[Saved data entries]

[Start of section]

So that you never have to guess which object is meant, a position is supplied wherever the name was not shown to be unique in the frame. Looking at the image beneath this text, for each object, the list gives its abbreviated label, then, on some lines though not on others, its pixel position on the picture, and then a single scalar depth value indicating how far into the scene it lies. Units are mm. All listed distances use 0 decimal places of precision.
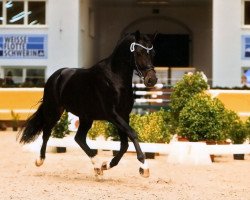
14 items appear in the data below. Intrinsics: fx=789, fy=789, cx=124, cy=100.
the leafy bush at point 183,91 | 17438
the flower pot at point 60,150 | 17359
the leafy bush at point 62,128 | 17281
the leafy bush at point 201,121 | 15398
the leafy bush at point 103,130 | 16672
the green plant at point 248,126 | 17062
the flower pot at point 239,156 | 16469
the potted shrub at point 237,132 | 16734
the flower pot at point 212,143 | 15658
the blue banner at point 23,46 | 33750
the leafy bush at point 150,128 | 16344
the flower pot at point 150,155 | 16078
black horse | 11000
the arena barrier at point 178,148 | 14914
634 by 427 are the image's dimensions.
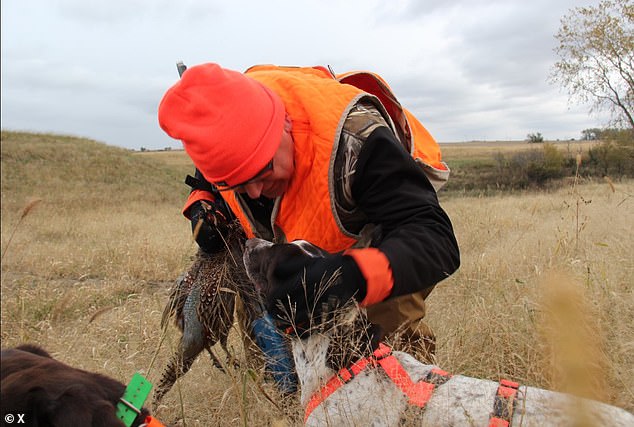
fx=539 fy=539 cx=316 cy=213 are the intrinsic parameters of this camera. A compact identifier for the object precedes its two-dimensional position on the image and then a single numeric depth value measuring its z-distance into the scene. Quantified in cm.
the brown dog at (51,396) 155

[End of section]
[Start of section]

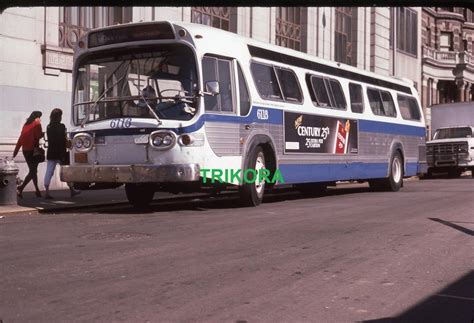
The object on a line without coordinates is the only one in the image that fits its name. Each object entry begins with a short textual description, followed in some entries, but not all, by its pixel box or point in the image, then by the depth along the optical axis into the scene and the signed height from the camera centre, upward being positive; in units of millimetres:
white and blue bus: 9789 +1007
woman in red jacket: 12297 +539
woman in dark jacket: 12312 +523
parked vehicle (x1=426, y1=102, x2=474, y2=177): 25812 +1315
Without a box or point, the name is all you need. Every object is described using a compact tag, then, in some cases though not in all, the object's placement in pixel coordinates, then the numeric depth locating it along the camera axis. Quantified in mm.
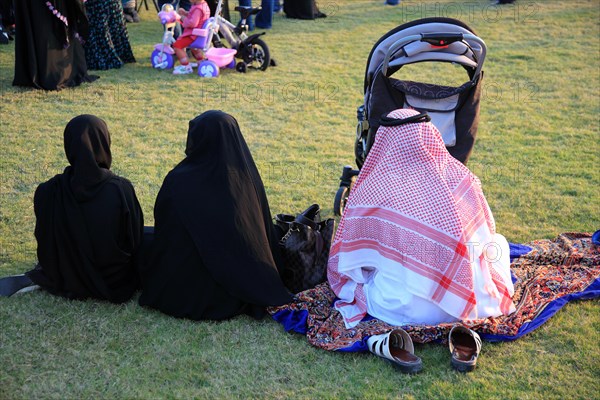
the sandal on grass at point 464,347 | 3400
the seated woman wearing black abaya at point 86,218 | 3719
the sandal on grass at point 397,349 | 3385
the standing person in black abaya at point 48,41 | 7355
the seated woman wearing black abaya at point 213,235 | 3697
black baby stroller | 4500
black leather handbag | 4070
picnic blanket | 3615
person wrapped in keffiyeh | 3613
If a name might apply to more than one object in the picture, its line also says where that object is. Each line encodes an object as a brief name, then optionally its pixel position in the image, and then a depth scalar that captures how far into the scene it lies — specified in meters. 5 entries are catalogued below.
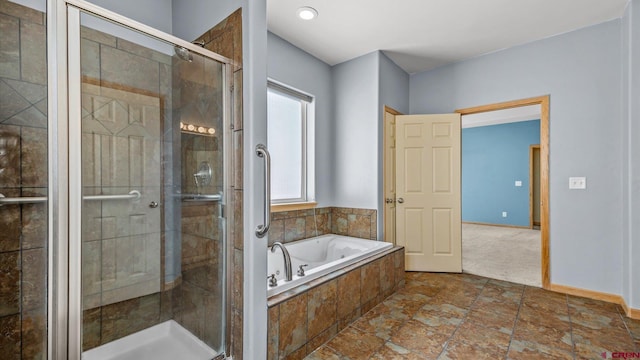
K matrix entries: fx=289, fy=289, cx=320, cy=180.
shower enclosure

[End of section]

- **WORK INSTRUCTION**
If a line of the data contains "jacket", copy it out.

- **EXERCISE RESULT**
woman in red jacket: 12297 +539
woman in dark jacket: 12312 +523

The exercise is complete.